EN ATTENDANT LE BONHEUR
En attendant le bonheur , voici un titre qui aurait fait bonne figure
au rayon poésie d'une librairie. Et à contempler les images qui
s'offrent à nos yeux encore étourdis, on comprend pourquoi. Car
c'est bien de cela qu'il s'agit : un recueil de poèmes. Abderrahmane
Sissako filme avec autant de maîtrise que d'onirisme un chapelet de saynètes
douces-amères, égrenées le long d'un récit sans
réelle intrigue où l'humour y est fragile comme le temps qui passe.
Le cinéaste semble – volontairement - faire l'impasse
sur l'histoire, la jugeant superflue au propos de son film. Il y est question
de communication impossible, de bonheur plus ou moins lointain et d'attente…
Voilà qui justifie non seulement le titre, mais bien évidemment
l'apparente inaction du récit. De ce qui apparaît d'abord comme
une faiblesse, le réalisateur tire avantage : le spectateur se trouve
complice de ces personnages emprunts d'une mélancolie à peine
dissimulée. Nous rions avec eux, partageons leurs joies, leurs peines.

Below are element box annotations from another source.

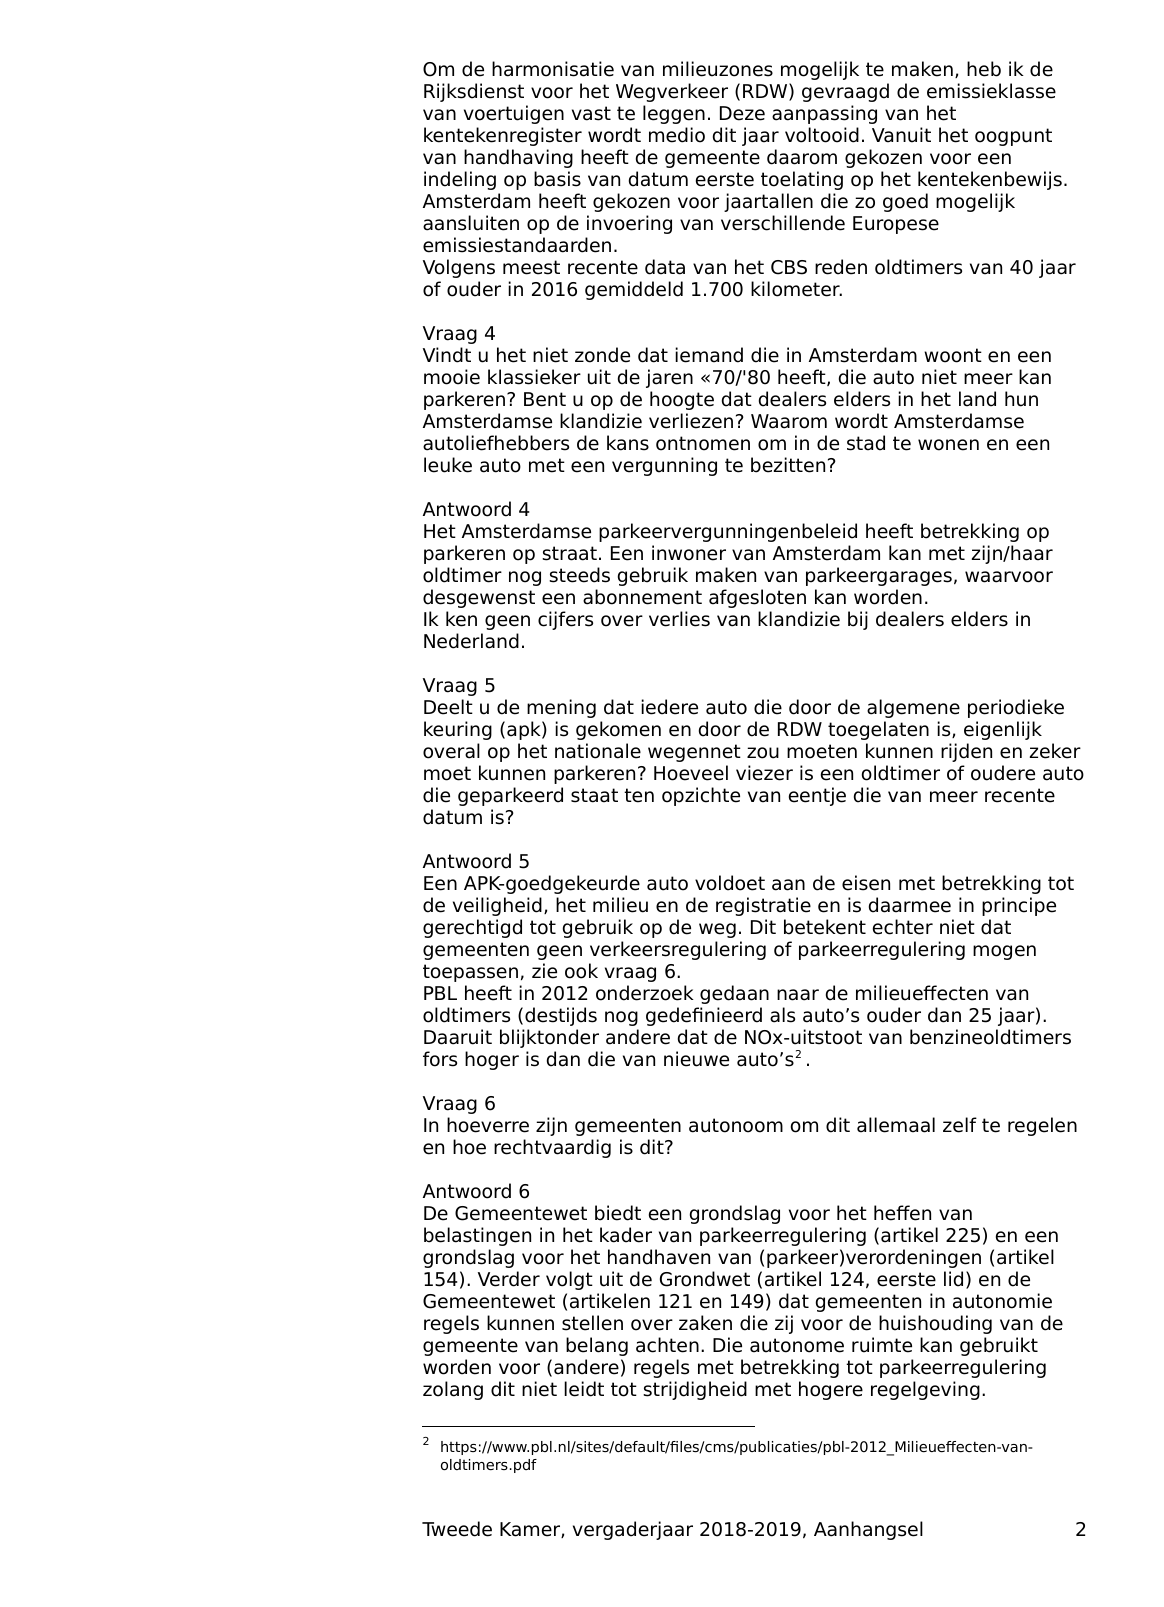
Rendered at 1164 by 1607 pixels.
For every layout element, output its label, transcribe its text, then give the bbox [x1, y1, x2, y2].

text https://www.pbl.nl/sites/default/files/cms/publicaties/pbl-2012_Milieueffecten-van-oldtimers.pdf [422, 1435, 1087, 1474]
text Antwoord 5 [422, 851, 1087, 873]
text Antwoord 4 [422, 499, 1087, 521]
text PBL heeft in 2012 onderzoek gedaan naar de milieueffecten van oldtimers (destijds nog gedefinieerd als auto’s ouder dan 25 jaar). Daaruit blijktonder andere dat de NOx-uitstoot van benzineoldtimers fors hoger is dan die van nieuwe auto’s. [422, 983, 1087, 1071]
text Een APK-goedgekeurde auto voldoet aan de eisen met betrekking tot de veiligheid, het milieu en de registratie en is daarmee in principe gerechtigd tot gebruik op de weg. Dit betekent echter niet dat gemeenten geen verkeersregulering of parkeerregulering mogen toepassen, zie ook vraag 6. [422, 873, 1087, 983]
text Om de harmonisatie van milieuzones mogelijk te maken, heb ik de Rijksdienst voor het Wegverkeer (RDW) gevraagd de emissieklasse van voertuigen vast te leggen. Deze aanpassing van het kentekenregister wordt medio dit jaar voltooid. Vanuit het oogpunt van handhaving heeft de gemeente daarom gekozen voor een indeling op basis van datum eerste toelating op het kentekenbewijs. Amsterdam heeft gekozen voor jaartallen die zo goed mogelijk aansluiten op de invoering van verschillende Europese emissiestandaarden. [422, 59, 1087, 257]
text Vraag 6 [422, 1093, 1087, 1115]
text Antwoord 6 [422, 1181, 1087, 1203]
text Ik ken geen cijfers over verlies van klandizie bij dealers elders in Nederland. [422, 609, 1087, 653]
text De Gemeentewet biedt een grondslag voor het heffen van belastingen in het kader van parkeerregulering (artikel 225) en een grondslag voor het handhaven van (parkeer)verordeningen (artikel 154). Verder volgt uit de Grondwet (artikel 124, eerste lid) en de Gemeentewet (artikelen 121 en 149) dat gemeenten in autonomie regels kunnen stellen over zaken die zij voor de huishouding van de gemeente van belang achten. Die autonome ruimte kan gebruikt worden voor (andere) regels met betrekking tot parkeerregulering zolang dit niet leidt tot strijdigheid met hogere regelgeving. [422, 1203, 1087, 1401]
text Vindt u het niet zonde dat iemand die in Amsterdam woont en een mooie klassieker uit de jaren «70/'80 heeft, die auto niet meer kan parkeren? Bent u op de hoogte dat dealers elders in het land hun Amsterdamse klandizie verliezen? Waarom wordt Amsterdamse autoliefhebbers de kans ontnomen om in de stad te wonen en een leuke auto met een vergunning te bezitten? [422, 345, 1087, 477]
text In hoeverre zijn gemeenten autonoom om dit allemaal zelf te regelen en hoe rechtvaardig is dit? [422, 1115, 1087, 1159]
text Het Amsterdamse parkeervergunningenbeleid heeft betrekking op parkeren op straat. Een inwoner van Amsterdam kan met zijn/haar oldtimer nog steeds gebruik maken van parkeergarages, waarvoor desgewenst een abonnement afgesloten kan worden. [422, 521, 1087, 609]
text Vraag 4 [422, 323, 1087, 345]
text Vraag 5 [422, 675, 1087, 697]
text Volgens meest recente data van het CBS reden oldtimers van 40 jaar of ouder in 2016 gemiddeld 1.700 kilometer. [422, 257, 1087, 301]
text Deelt u de mening dat iedere auto die door de algemene periodieke keuring (apk) is gekomen en door de RDW toegelaten is, eigenlijk overal op het nationale wegennet zou moeten kunnen rijden en zeker moet kunnen parkeren? Hoeveel viezer is een oldtimer of oudere auto die geparkeerd staat ten opzichte van eentje die van meer recente datum is? [422, 697, 1087, 829]
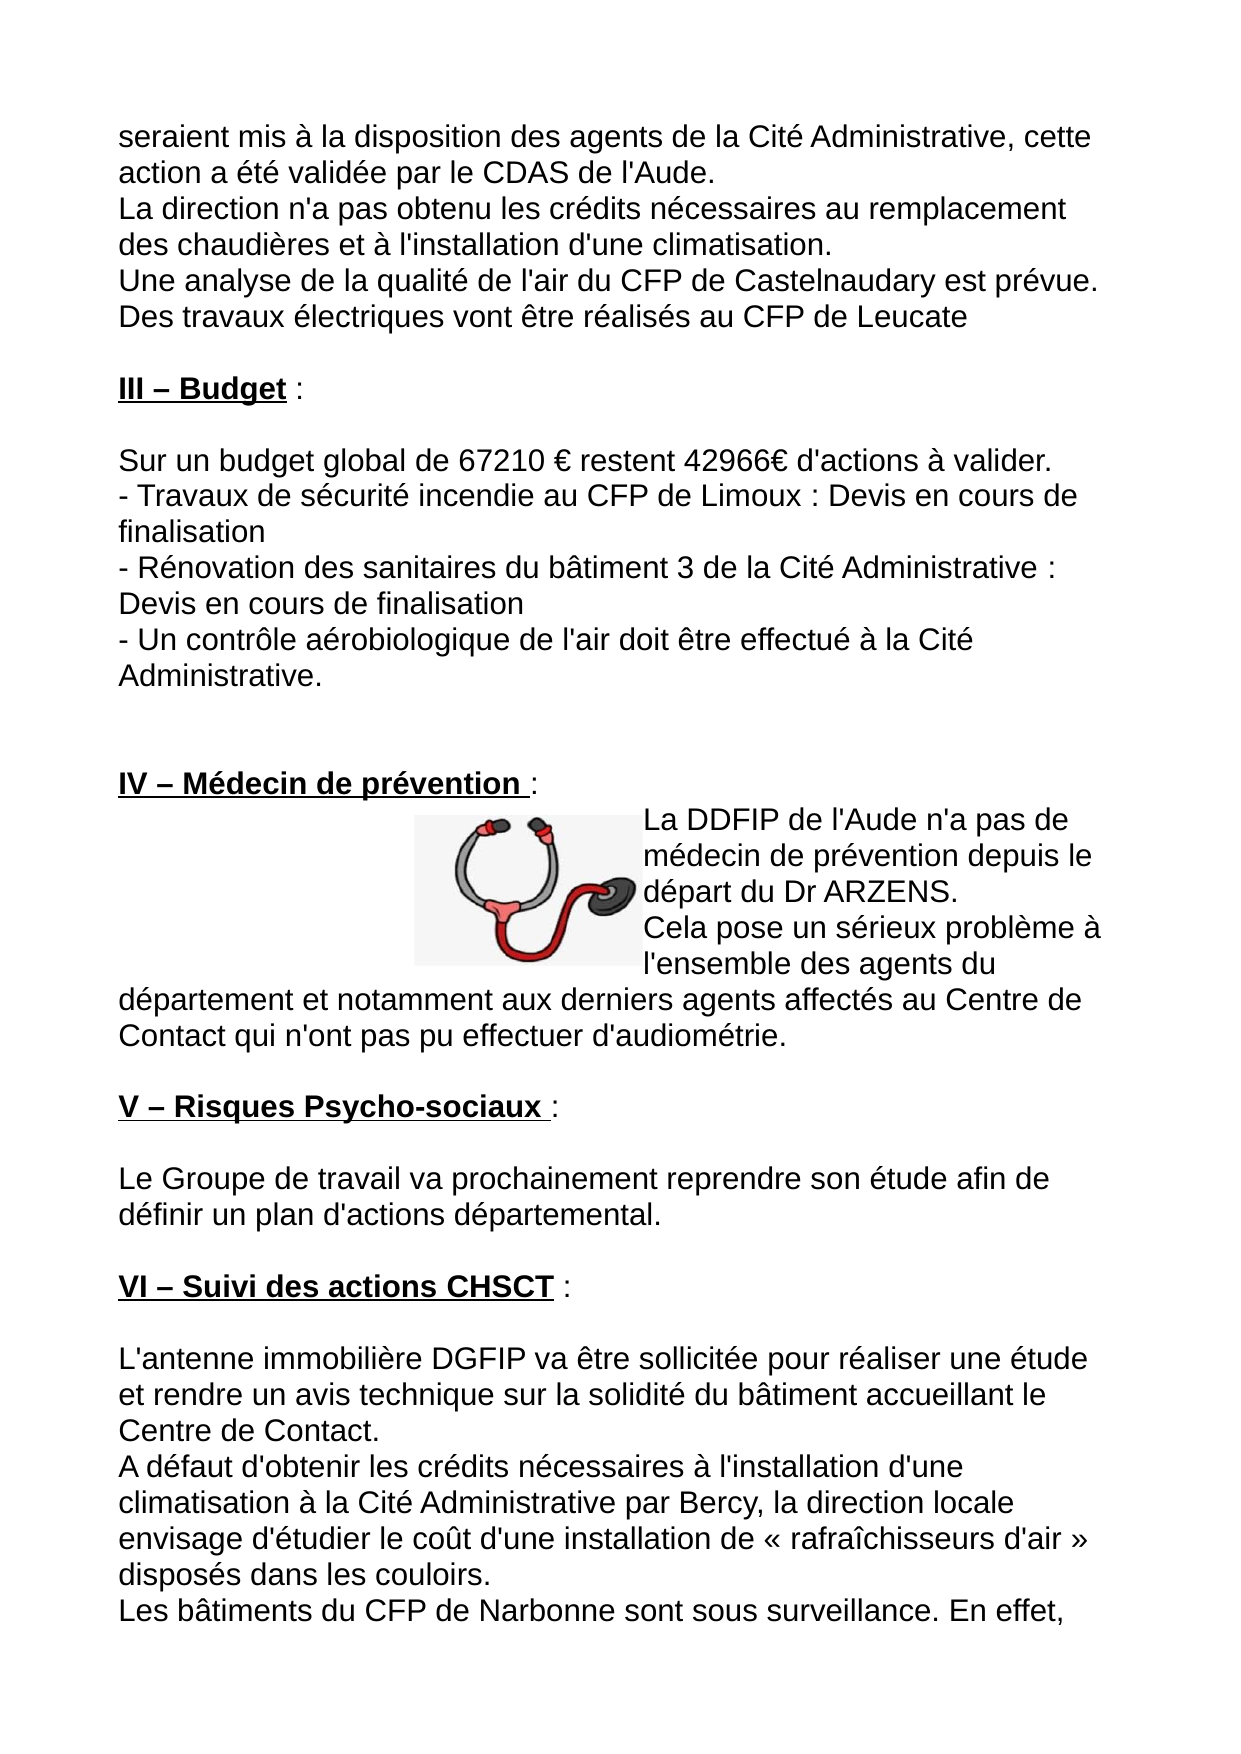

Et tout comme eux, nous attendons. Sous un ciel d'une luminosité surnaturelle,
les tableaux se succèdent tout en maintenant l'attention et l'esprit
sous l'emprise d'un étrange engourdissement. Comme hypnotisée,
la raison s'abandonne aux mystères qu'elle découvre, se débarrassant
au passage de tout jugement de valeur. Car les rêves n'ont pas de prix,
si ce n'est l'importance et le temps qu'on leur consacre. D'une terre aride
éclôt ce film, lucide et brillant à bien des égards.